Cordelia opened her eyes and grinned. “Well, dumbass, why don’t you just tell him?”
TBC.....
*Lady Audley’s Secret by Mary Elizabeth Braddon, Penguin Classic pg 52
I took the title for this fic from the song “The Shadowlands” on Ryan Adams’ CD
Love is Hell because that album is the inspiration for this fic. Each song will make an appearance somewhere in the course of this piece.
The Shadowlands
God, please bring the rain
Yeah, and bring it soon
Let it flood right through the houses
Into Judy’s room
With a father on amphetamines
Her mother hides the pearls
Reach out into the darkness
And find my little girl
Because she’s angry like a salesman
That couldn’t make a sale
Threw her wedding ring in the sewer
And damned them all to hell
Please lead her to the mountain
That you fashioned out of sand
While the roaches climb the walls
From the hotel where he calls
Most people never find a love
Most people never find a love
Sometimes you just can be a man
Sometimes you just can be a man
When you’re living in the darkness
Of the shadowlands
The shadowlands
The gender’s all wrong, but I think this song has some eerie parallels with Xander’s life.

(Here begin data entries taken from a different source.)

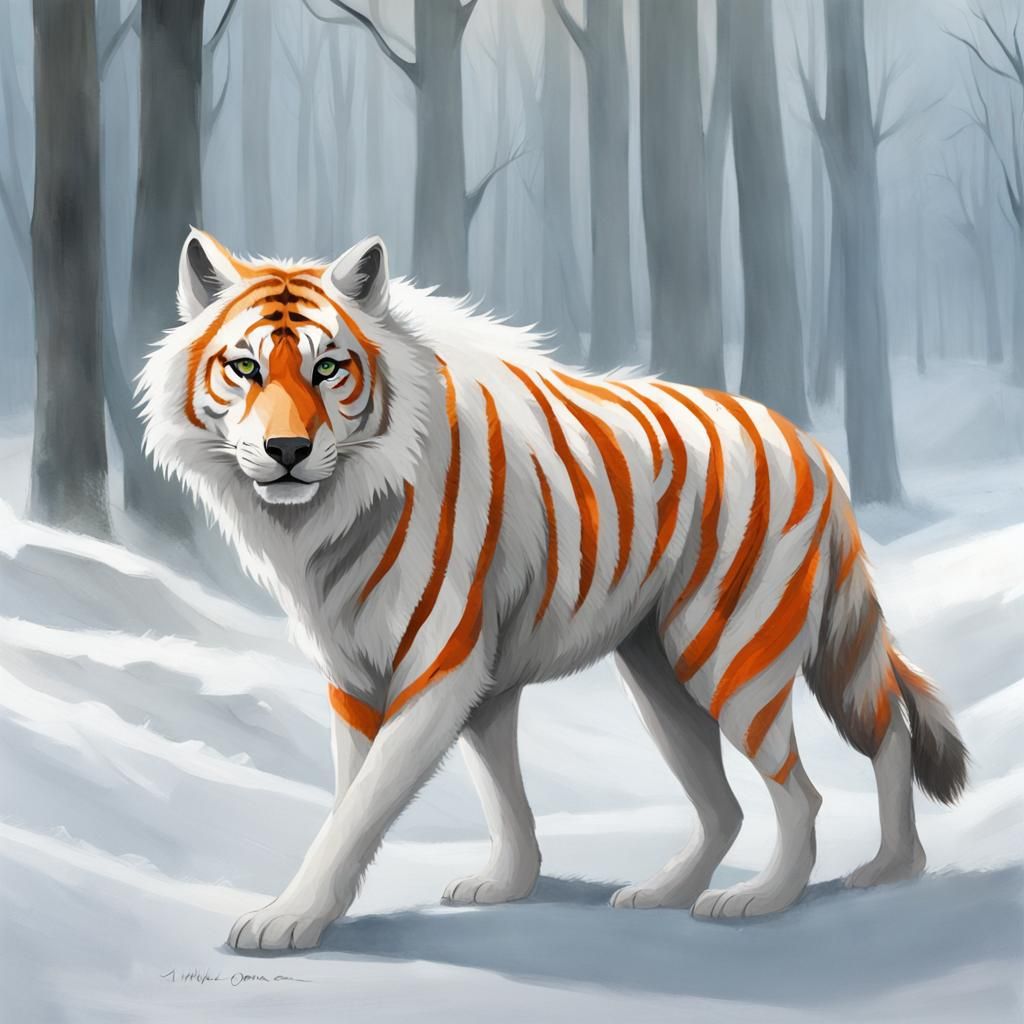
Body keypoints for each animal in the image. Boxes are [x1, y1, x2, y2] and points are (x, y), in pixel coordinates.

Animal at [139, 230, 967, 952]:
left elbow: (358, 811)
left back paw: (776, 894)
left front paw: (285, 920)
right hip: (662, 676)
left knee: (821, 778)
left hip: (732, 659)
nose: (287, 450)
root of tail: (808, 442)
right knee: (742, 797)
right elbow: (462, 797)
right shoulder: (381, 679)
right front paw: (503, 884)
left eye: (327, 369)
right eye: (245, 368)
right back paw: (699, 888)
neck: (329, 516)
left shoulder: (440, 670)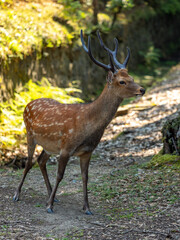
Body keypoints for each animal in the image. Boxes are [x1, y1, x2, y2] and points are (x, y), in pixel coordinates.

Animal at [13, 29, 145, 215]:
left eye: (131, 77)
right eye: (122, 81)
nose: (142, 89)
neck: (88, 126)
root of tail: (28, 104)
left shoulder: (87, 151)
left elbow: (85, 177)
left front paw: (87, 207)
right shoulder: (67, 147)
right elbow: (60, 175)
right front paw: (49, 206)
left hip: (49, 145)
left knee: (41, 161)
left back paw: (51, 195)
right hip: (30, 135)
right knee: (28, 163)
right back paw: (18, 194)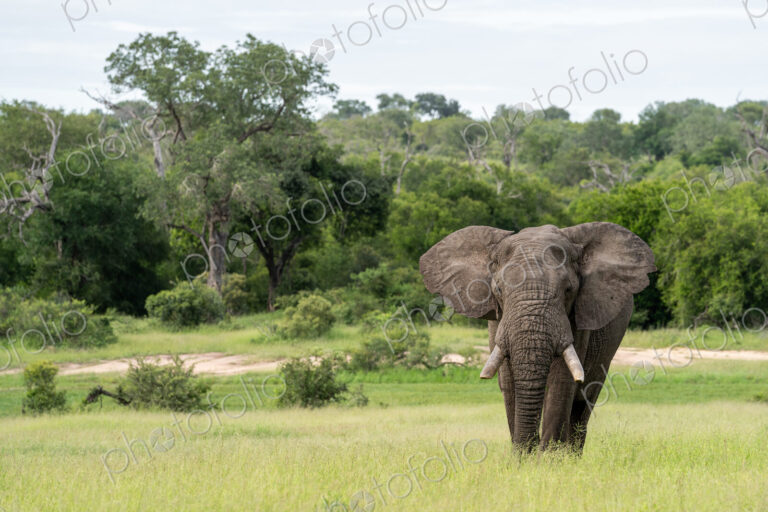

Although a variety of ideas exist on what exactly happened in Xander’s home life/childhood, I think we all can agree (from canonical evidence, at least) that some of it was unpleasant and probably involved his father. The first stanza of this song really captures a family torn apart by a father, the financial difficulties that arise from his problems, and a child’s impotent rage at the circumstances. I think the “her” that’s throwing away the ring in the song is the mother, but it still evokes the notion of a marriage destroyed by a family’s pain. Xander chooses not to marry Anya for fear that he will recreate the trauma he apparently witnessed in his own home. The final stanza of the song is very poignant for me—I can imagine Spike (and possibly Xander, too) feeling like love is an option his life no longer contains. But there’s hope at the end of the song. The song ends in darkness, but that darkness is tempered by the speaker’s assertion that
Sometimes you just can be a man. Finally, all the Scoobies are liminal figures, but Spike especially. He has one foot in the demon world, one in the human (and is marginalized in both); he’s very much in the present but also tied to the distant past; he’s supernatural, but living in the natural world. Xander is similarly a liminal figure; he wants desperately to be “normal” but his involvement in the supernatural precludes that normality. I think “shadowlands” is as good a term as any for the in-between space the liminal figure occupies—not dark, not light; neither and yet both. Sorry for the lengthy and rather obtuse explanation, but I really feel very strongly about this song!